In-silico and In-vitro Studies on Targeting Tumor Apoptosis by Activating Caspase-3

Background: Despite the availability of numerous treatment options, cancer remains the primary cause of death in the current decade. The present study integrates computational and experimental methods to identify and develop a novel promising compound with anticancer properties. The study aims to evaluate the potential anticancer properties of selected molecules based on docking score, compliance with Lipinski’s rule of five, and in-silico safety prediction.
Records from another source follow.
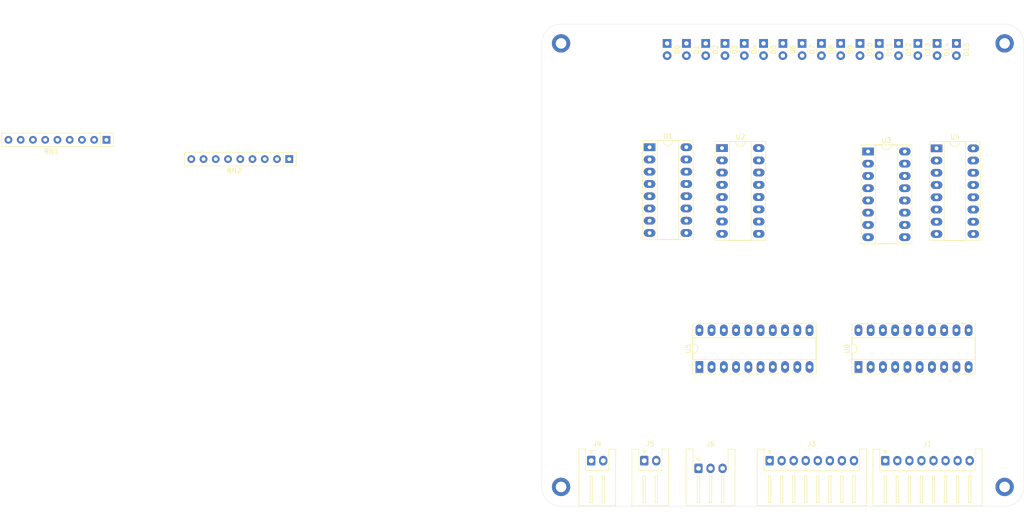
<source format=kicad_pcb>
(kicad_pcb
	(version 20240108)
	(generator "pcbnew")
	(generator_version "8.0")
	(general
		(thickness 1.6)
		(legacy_teardrops no)
	)
	(paper "A4")
	(layers
		(0 "F.Cu" signal)
		(31 "B.Cu" signal)
		(32 "B.Adhes" user "B.Adhesive")
		(33 "F.Adhes" user "F.Adhesive")
		(34 "B.Paste" user)
		(35 "F.Paste" user)
		(36 "B.SilkS" user "B.Silkscreen")
		(37 "F.SilkS" user "F.Silkscreen")
		(38 "B.Mask" user)
		(39 "F.Mask" user)
		(40 "Dwgs.User" user "User.Drawings")
		(41 "Cmts.User" user "User.Comments")
		(42 "Eco1.User" user "User.Eco1")
		(43 "Eco2.User" user "User.Eco2")
		(44 "Edge.Cuts" user)
		(45 "Margin" user)
		(46 "B.CrtYd" user "B.Courtyard")
		(47 "F.CrtYd" user "F.Courtyard")
		(48 "B.Fab" user)
		(49 "F.Fab" user)
		(50 "User.1" user)
		(51 "User.2" user)
		(52 "User.3" user)
		(53 "User.4" user)
		(54 "User.5" user)
		(55 "User.6" user)
		(56 "User.7" user)
		(57 "User.8" user)
		(58 "User.9" user)
	)
	(setup
		(pad_to_mask_clearance 0)
		(allow_soldermask_bridges_in_footprints no)
		(pcbplotparams
			(layerselection 0x00010fc_ffffffff)
			(plot_on_all_layers_selection 0x0000000_00000000)
			(disableapertmacros no)
			(usegerberextensions no)
			(usegerberattributes yes)
			(usegerberadvancedattributes yes)
			(creategerberjobfile yes)
			(dashed_line_dash_ratio 12.000000)
			(dashed_line_gap_ratio 3.000000)
			(svgprecision 4)
			(plotframeref no)
			(viasonmask no)
			(mode 1)
			(useauxorigin no)
			(hpglpennumber 1)
			(hpglpenspeed 20)
			(hpglpendiameter 15.000000)
			(pdf_front_fp_property_popups yes)
			(pdf_back_fp_property_popups yes)
			(dxfpolygonmode yes)
			(dxfimperialunits yes)
			(dxfusepcbnewfont yes)
			(psnegative no)
			(psa4output no)
			(plotreference yes)
			(plotvalue yes)
			(plotfptext yes)
			(plotinvisibletext no)
			(sketchpadsonfab no)
			(subtractmaskfromsilk no)
			(outputformat 1)
			(mirror no)
			(drillshape 1)
			(scaleselection 1)
			(outputdirectory "")
		)
	)
	(net 0 "")
	(net 1 "/D0")
	(net 2 "/D6")
	(net 3 "/D3")
	(net 4 "/D7")
	(net 5 "/D4")
	(net 6 "/D5")
	(net 7 "/D2")
	(net 8 "/D1")
	(net 9 "/D15")
	(net 10 "/D12")
	(net 11 "/D9")
	(net 12 "/D8")
	(net 13 "/D14")
	(net 14 "/D13")
	(net 15 "/D11")
	(net 16 "/D10")
	(net 17 "Net-(U1-TC)")
	(net 18 "/Q4")
	(net 19 "/Q7")
	(net 20 "VCC")
	(net 21 "MR")
	(net 22 "Net-(U2-TC)")
	(net 23 "/Q6")
	(net 24 "CLK")
	(net 25 "GND")
	(net 26 "PC_LOAD")
	(net 27 "/Q5")
	(net 28 "unconnected-(U5-A->B-Pad1)")
	(net 29 "unconnected-(U5-B7-Pad11)")
	(net 30 "unconnected-(U5-B6-Pad12)")
	(net 31 "PC_OUT")
	(net 32 "unconnected-(U5-B4-Pad14)")
	(net 33 "unconnected-(U5-B3-Pad15)")
	(net 34 "unconnected-(U5-B1-Pad17)")
	(net 35 "unconnected-(U5-B2-Pad16)")
	(net 36 "unconnected-(U5-B0-Pad18)")
	(net 37 "unconnected-(U5-B5-Pad13)")
	(net 38 "unconnected-(U6-B0-Pad18)")
	(net 39 "unconnected-(U6-B1-Pad17)")
	(net 40 "unconnected-(U6-B4-Pad14)")
	(net 41 "unconnected-(U6-B5-Pad13)")
	(net 42 "unconnected-(U6-B6-Pad12)")
	(net 43 "unconnected-(U6-B7-Pad11)")
	(net 44 "unconnected-(U6-B2-Pad16)")
	(net 45 "unconnected-(U6-A->B-Pad1)")
	(net 46 "unconnected-(U6-B3-Pad15)")
	(net 47 "PC_INC")
	(net 48 "/Q3")
	(net 49 "/Q2")
	(net 50 "/Q1")
	(net 51 "/Q0")
	(net 52 "/Q9")
	(net 53 "/Q8")
	(net 54 "Net-(U3-TC)")
	(net 55 "/Q10")
	(net 56 "/Q11")
	(net 57 "/Q13")
	(net 58 "unconnected-(U4-TC-Pad15)")
	(net 59 "/Q12")
	(net 60 "/Q14")
	(net 61 "/Q15")
	(net 62 "Net-(D0-K)")
	(net 63 "Net-(D1-K)")
	(net 64 "Net-(D2-K)")
	(net 65 "Net-(D3-K)")
	(net 66 "Net-(D4-K)")
	(net 67 "Net-(D5-K)")
	(net 68 "Net-(D6-K)")
	(net 69 "Net-(D7-K)")
	(net 70 "Net-(D8-K)")
	(net 71 "Net-(D9-K)")
	(net 72 "Net-(D10-K)")
	(net 73 "Net-(D11-K)")
	(net 74 "Net-(D12-K)")
	(net 75 "Net-(D13-K)")
	(net 76 "Net-(D14-K)")
	(net 77 "Net-(D15-K)")
	(footprint "LED_THT:LED_Rectangular_W3.0mm_H2.0mm" (layer "F.Cu") (at 96 54 -90))
	(footprint "Connector_JST:JST_XH_S8B-XH-A_1x08_P2.50mm_Horizontal" (layer "F.Cu") (at 97.25 140.55))
	(footprint "LED_THT:LED_Rectangular_W3.0mm_H2.0mm" (layer "F.Cu") (at 84 54 -90))
	(footprint "LED_THT:LED_Rectangular_W3.0mm_H2.0mm" (layer "F.Cu") (at 80 54 -90))
	(footprint "LED_THT:LED_Rectangular_W3.0mm_H2.0mm" (layer "F.Cu") (at 120 54 -90))
	(footprint "Package_DIP:DIP-16_W7.62mm_Socket_LongPads" (layer "F.Cu") (at 131.88 75.76))
	(footprint "Connector_JST:JST_XH_S3B-XH-A-1_1x03_P2.50mm_Horizontal" (layer "F.Cu") (at 82.5 142.15))
	(footprint "Connector_JST:JST_XH_S8B-XH-A_1x08_P2.50mm_Horizontal" (layer "F.Cu") (at 121.25 140.55))
	(footprint "LED_THT:LED_Rectangular_W3.0mm_H2.0mm" (layer "F.Cu") (at 112 54 -90))
	(footprint "MountingHole:MountingHole_2.2mm_M2_DIN965_Pad" (layer "F.Cu") (at 54 146))
	(footprint "LED_THT:LED_Rectangular_W3.0mm_H2.0mm" (layer "F.Cu") (at 132 54 -90))
	(footprint "Resistor_THT:R_Array_SIP9" (layer "F.Cu") (at -40.3 74 180))
	(footprint "Connector_JST:JST_XH_S2B-XH-A_1x02_P2.50mm_Horizontal" (layer "F.Cu") (at 71.25 140.55))
	(footprint "Package_DIP:DIP-20_W7.62mm_Socket_LongPads" (layer "F.Cu") (at 115.68 121.12 90))
	(footprint "MountingHole:MountingHole_2.2mm_M2_DIN965_Pad" (layer "F.Cu") (at 54 54))
	(footprint "MountingHole:MountingHole_2.2mm_M2_DIN965_Pad" (layer "F.Cu") (at 146 54))
	(footprint "LED_THT:LED_Rectangular_W3.0mm_H2.0mm" (layer "F.Cu") (at 76 54 -90))
	(footprint "LED_THT:LED_Rectangular_W3.0mm_H2.0mm" (layer "F.Cu") (at 104 54 -90))
	(footprint "LED_THT:LED_Rectangular_W3.0mm_H2.0mm" (layer "F.Cu") (at 124 54 -90))
	(footprint "LED_THT:LED_Rectangular_W3.0mm_H2.0mm" (layer "F.Cu") (at 92 54 -90))
	(footprint "LED_THT:LED_Rectangular_W3.0mm_H2.0mm" (layer "F.Cu") (at 116 54 -90))
	(footprint "LED_THT:LED_Rectangular_W3.0mm_H2.0mm" (layer "F.Cu") (at 88 54 -90))
	(footprint "LED_THT:LED_Rectangular_W3.0mm_H2.0mm" (layer "F.Cu") (at 136 54 -90))
	(footprint "LED_THT:LED_Rectangular_W3.0mm_H2.0mm" (layer "F.Cu") (at 100 54 -90))
	(footprint "Package_DIP:DIP-16_W7.62mm_Socket_LongPads" (layer "F.Cu") (at 72.36 75.54))
	(footprint "Resistor_THT:R_Array_SIP9" (layer "F.Cu") (at -2.38 78 180))
	(footprint "LED_THT:LED_Rectangular_W3.0mm_H2.0mm" (layer "F.Cu") (at 128 54 -90))
	(footprint "Connector_JST:JST_XH_S2B-XH-A_1x02_P2.50mm_Horizontal" (layer "F.Cu") (at 60.25 140.55))
	(footprint "Package_DIP:DIP-16_W7.62mm_Socket_LongPads" (layer "F.Cu") (at 87.38 75.72))
	(footprint "MountingHole:MountingHole_2.2mm_M2_DIN965_Pad" (layer "F.Cu") (at 146 146))
	(footprint "Package_DIP:DIP-20_W7.62mm_Socket_LongPads" (layer "F.Cu") (at 82.68 121.12 90))
	(footprint "LED_THT:LED_Rectangular_W3.0mm_H2.0mm"
		(locked yes)
		(layer "F.Cu")
		(uuid "f4846d79-ba8f-4e89-ab41-08e272433c5c")
		(at 108 54 -90)
		(descr "LED_Rectangular, Rectangular,  Rectangular size 3.0x2.0mm^2, 2 pins, http://www.kingbright.com/attachments/file/psearch/000/00/00/L-169XCGDK(Ver.9B).pdf")
		(tags "LED_Rectangular Rectangular  Rectangular size 3.0x2.0mm^2 2 pins")
		(property "Reference" "D8"
			(at 1.27 -2.06 90)
			(layer "F.SilkS")
			(uuid "9440a4cb-e418-40b8-8316-ca4a91d049da")
			(effects
				(font
					(size 1 1)
					(thickness 0.15)
				)
			)
		)
		(property "Value" "LED"
			(at 1.27 2.06 90)
			(layer "F.Fab")
			(uuid "98047868-6d94-45cd-a48c-c01a6cce1b86")
			(effects
				(font
					(size 1 1)
					(thickness 0.15)
				)
			)
		)
		(property "Footprint" "LED_THT:LED_Rectangular_W3.0mm_H2.0mm"
			(at 0 0 -90)
			(unlocked yes)
			(layer "F.Fab")
			(hide yes)
			(uuid "126d6fc8-0297-4b15-a327-993cb0bed212")
			(effects
				(font
					(size 1.27 1.27)
					(thickness 0.15)
				)
			)
		)
		(property "Datasheet" ""
			(at 0 0 -90)
			(unlocked yes)
			(layer "F.Fab")
			(hide ye
... [15232 chars truncated]
</source>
Structure drug design by molecular docking methods was used to explore ligand conformations at various target binding sites. The in-silico physicochemical, pharmacokinetic, and toxicology properties of designed molecules were predicted using online software. Further, in-vitro, anticancer properties were studied by MTT Assay and flow cytometry. Results: 2-Butyl-3- (3, 5-diiodo-4- hydroxybenzoyl) benzofuran is one of the selected ligands showed potent anticancer activity against HT- 29 (Human Colon Cancer) cells and A549 (Human lung cancer) at IC50 concentrations. Further apoptosis studies demonstrated the possible mode of action against HT-29 cells. The proposed mechanism of action may be caspase-3 activation. As a consequence of caspase-3 activation, enzymes such as DNase are activated, leading to DNA fragmentation and apoptosis, and DNA fragmentation was 6.5 times greater than in untreated cells. The IC50 concentration of 2-Butyl-3- (3, 5-diiodo-4- hydroxybenzoyl) benzofuran inhibited 50% of HT-29 cells during G0/G1 phase. Conclusion: This research contributes to the burgeoning field of integrated in-vitro and in-silico analysis of biological systems, which can be used to study complicated cancer cell population dynamics. Future studies should investigate the impact on Human lung cancer cells.